→ **The problem**
Starting at the line with "an IHC photomicrograph" and going on through the line with "immunohistochemical staining in", reproduce each line in the records below exactly and nothing more.

======== Data shown ========

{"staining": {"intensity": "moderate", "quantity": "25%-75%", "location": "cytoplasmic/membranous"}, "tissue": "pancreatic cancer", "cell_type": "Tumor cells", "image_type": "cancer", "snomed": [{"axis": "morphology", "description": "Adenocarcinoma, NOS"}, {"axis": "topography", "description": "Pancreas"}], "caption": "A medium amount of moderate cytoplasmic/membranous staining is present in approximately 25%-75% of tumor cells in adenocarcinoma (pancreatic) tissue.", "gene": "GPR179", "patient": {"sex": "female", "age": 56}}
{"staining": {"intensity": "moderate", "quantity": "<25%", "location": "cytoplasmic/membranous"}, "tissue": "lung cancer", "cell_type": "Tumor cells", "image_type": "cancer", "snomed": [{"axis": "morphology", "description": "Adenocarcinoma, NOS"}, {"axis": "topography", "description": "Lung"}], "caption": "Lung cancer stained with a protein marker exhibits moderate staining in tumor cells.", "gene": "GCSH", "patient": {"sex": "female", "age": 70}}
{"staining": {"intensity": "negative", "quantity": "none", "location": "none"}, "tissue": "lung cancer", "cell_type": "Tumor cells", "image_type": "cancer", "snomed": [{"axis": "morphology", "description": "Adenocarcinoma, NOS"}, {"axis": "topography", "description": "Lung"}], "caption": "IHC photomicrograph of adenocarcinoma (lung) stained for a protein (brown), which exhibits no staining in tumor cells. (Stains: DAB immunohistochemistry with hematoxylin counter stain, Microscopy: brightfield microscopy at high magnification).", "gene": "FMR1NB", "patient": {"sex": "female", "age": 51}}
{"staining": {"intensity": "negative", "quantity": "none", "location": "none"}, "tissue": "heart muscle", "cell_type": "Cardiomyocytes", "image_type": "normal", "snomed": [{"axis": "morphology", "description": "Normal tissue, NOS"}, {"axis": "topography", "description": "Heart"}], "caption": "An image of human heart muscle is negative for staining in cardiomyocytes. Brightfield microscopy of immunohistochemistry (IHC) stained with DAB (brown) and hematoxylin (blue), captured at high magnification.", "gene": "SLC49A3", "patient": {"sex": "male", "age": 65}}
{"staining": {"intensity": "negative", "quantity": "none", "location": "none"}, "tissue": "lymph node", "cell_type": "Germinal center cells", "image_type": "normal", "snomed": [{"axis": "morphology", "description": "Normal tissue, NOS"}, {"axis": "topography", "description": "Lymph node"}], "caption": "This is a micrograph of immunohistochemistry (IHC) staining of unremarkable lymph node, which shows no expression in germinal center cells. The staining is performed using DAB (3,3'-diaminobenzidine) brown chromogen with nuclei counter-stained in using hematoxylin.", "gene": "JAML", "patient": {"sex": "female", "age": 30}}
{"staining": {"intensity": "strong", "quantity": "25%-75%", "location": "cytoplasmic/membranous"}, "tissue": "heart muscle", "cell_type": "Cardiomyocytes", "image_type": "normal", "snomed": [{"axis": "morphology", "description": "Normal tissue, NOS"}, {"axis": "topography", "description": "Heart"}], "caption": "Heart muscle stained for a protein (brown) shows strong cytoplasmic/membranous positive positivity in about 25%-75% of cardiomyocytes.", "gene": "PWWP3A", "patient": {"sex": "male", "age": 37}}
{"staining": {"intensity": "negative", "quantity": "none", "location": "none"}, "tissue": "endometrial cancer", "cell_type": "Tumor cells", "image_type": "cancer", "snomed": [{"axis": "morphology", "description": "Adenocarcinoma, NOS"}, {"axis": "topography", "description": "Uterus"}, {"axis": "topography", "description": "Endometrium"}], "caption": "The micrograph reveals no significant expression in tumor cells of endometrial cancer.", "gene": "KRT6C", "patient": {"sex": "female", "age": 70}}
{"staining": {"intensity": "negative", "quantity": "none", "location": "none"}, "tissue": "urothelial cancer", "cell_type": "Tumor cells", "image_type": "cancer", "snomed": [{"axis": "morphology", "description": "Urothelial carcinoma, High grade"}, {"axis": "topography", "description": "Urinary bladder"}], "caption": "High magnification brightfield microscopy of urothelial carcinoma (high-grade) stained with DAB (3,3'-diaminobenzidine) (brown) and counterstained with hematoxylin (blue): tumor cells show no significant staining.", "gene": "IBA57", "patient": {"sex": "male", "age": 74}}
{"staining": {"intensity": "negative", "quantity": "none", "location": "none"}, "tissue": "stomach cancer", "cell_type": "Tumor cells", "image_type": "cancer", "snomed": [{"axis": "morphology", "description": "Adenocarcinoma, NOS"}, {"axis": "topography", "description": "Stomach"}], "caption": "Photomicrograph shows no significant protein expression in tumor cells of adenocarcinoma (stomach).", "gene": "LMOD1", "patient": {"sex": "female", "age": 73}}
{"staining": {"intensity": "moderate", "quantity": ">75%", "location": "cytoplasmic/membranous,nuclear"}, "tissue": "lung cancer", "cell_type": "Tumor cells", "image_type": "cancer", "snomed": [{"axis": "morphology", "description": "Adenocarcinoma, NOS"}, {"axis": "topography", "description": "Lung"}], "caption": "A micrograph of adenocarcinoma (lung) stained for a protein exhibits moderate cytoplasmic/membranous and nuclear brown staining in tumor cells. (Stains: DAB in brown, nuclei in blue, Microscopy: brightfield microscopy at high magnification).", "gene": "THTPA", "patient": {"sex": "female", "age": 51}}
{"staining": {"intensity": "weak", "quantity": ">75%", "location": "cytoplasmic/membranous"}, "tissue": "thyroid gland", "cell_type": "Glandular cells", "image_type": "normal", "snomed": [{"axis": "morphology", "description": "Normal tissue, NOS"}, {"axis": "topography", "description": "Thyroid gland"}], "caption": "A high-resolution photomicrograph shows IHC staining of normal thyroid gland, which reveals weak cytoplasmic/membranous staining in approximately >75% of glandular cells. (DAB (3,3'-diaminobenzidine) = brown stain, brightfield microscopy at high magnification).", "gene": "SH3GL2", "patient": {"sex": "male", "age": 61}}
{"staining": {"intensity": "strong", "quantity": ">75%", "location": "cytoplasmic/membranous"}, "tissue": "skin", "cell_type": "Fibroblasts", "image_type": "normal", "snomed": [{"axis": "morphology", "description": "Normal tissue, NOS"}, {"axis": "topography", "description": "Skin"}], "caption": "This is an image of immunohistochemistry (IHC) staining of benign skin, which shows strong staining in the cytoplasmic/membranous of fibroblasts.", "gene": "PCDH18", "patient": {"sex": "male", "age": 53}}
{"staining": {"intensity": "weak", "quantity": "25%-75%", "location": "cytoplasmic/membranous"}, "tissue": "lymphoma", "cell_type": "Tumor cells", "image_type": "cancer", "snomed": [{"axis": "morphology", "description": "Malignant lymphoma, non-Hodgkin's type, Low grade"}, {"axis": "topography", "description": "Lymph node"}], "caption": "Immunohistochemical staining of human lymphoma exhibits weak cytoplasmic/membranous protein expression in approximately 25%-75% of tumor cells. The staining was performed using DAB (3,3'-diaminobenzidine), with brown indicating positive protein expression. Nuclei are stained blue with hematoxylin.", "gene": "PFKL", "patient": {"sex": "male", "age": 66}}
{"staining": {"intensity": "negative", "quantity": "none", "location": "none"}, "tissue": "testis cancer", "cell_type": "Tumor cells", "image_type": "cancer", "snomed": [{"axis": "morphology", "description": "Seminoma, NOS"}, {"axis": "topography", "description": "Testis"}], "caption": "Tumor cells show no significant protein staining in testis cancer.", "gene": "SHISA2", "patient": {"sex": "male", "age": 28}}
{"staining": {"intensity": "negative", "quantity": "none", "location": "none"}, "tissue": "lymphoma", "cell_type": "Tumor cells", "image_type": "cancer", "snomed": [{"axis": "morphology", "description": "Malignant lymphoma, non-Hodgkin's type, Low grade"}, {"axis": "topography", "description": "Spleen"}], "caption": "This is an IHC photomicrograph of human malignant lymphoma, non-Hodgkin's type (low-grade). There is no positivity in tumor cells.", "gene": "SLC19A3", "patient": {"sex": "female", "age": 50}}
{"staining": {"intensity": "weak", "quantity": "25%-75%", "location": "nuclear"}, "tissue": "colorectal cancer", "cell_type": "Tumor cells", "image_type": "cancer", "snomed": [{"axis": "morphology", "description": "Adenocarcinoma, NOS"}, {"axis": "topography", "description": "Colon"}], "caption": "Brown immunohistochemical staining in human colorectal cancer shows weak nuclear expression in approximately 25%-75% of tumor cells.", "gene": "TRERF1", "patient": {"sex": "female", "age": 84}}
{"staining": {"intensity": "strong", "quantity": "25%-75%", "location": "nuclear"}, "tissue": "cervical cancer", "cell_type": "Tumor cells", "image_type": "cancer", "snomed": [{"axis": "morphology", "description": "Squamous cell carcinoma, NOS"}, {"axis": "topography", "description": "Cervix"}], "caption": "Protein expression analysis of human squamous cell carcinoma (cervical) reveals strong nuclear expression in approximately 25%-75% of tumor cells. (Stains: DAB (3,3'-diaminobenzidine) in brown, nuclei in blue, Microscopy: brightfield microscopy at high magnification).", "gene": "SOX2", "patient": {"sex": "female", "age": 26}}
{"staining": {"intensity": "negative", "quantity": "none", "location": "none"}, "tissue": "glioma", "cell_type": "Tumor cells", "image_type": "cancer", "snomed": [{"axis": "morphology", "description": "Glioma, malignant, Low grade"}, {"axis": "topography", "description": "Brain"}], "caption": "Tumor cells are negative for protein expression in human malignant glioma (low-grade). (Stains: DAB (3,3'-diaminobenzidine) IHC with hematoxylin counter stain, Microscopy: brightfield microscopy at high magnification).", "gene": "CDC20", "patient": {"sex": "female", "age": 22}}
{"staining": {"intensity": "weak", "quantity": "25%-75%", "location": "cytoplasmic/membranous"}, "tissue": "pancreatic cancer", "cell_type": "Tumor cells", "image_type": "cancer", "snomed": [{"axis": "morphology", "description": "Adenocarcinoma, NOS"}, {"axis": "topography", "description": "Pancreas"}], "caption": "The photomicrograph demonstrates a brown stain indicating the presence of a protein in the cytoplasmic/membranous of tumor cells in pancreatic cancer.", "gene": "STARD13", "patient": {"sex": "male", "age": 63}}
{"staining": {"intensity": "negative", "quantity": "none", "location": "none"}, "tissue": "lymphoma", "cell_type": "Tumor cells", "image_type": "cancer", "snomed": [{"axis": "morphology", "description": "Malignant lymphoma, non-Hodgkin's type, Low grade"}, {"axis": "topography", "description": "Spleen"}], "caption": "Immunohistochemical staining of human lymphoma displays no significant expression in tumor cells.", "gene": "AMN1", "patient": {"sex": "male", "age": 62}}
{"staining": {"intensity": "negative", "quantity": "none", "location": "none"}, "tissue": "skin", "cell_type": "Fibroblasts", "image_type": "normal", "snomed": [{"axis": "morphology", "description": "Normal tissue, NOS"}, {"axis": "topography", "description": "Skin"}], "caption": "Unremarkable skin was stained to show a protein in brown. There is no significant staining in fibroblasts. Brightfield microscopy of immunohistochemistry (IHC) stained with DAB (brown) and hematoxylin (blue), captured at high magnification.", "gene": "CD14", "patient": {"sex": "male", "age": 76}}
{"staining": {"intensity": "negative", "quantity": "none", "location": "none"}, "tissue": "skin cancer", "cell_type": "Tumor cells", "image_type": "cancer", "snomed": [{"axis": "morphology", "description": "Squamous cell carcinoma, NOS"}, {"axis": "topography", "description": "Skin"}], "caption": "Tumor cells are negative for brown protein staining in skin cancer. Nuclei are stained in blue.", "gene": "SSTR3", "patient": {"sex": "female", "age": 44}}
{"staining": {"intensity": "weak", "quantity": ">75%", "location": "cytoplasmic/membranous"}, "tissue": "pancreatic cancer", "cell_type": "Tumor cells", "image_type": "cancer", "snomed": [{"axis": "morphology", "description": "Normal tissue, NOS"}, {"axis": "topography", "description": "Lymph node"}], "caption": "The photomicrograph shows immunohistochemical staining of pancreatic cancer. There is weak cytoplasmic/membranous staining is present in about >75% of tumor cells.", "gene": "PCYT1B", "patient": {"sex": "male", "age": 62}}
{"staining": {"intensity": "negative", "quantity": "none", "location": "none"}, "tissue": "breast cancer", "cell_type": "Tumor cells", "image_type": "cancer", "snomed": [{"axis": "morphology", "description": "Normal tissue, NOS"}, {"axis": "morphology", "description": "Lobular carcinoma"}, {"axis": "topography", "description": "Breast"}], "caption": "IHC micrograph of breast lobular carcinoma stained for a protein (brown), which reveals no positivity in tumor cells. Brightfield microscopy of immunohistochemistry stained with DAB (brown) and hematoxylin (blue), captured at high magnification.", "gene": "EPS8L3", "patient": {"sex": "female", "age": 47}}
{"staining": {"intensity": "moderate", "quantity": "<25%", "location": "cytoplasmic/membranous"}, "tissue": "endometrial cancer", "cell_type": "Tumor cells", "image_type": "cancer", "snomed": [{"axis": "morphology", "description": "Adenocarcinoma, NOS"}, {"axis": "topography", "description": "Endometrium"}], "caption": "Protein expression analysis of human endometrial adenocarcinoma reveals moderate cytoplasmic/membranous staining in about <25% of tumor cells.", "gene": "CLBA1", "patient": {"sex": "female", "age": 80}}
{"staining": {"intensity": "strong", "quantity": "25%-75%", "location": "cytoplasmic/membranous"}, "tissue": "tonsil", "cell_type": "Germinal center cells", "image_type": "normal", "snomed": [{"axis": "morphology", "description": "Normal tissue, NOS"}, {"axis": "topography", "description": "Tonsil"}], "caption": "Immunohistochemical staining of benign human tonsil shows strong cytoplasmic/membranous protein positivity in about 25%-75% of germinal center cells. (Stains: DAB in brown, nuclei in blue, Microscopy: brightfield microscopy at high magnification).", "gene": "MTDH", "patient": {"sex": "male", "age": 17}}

========

→ **Solved exercise**
{"staining": {"intensity": "negative", "quantity": "none", "location": "none"}, "tissue": "lymphoma", "cell_type": "Tumor cells", "image_type": "cancer", "snomed": [{"axis": "morphology", "description": "Malignant lymphoma, non-Hodgkin's type, Low grade"}, {"axis": "topography", "description": "Spleen"}], "caption": "This is an IHC photomicrograph of human malignant lymphoma, non-Hodgkin's type (low-grade). There is no positivity in tumor cells.", "gene": "SLC19A3", "patient": {"sex": "female", "age": 50}}
{"staining": {"intensity": "weak", "quantity": "25%-75%", "location": "nuclear"}, "tissue": "colorectal cancer", "cell_type": "Tumor cells", "image_type": "cancer", "snomed": [{"axis": "morphology", "description": "Adenocarcinoma, NOS"}, {"axis": "topography", "description": "Colon"}], "caption": "Brown immunohistochemical staining in human colorectal cancer shows weak nuclear expression in approximately 25%-75% of tumor cells.", "gene": "TRERF1", "patient": {"sex": "female", "age": 84}}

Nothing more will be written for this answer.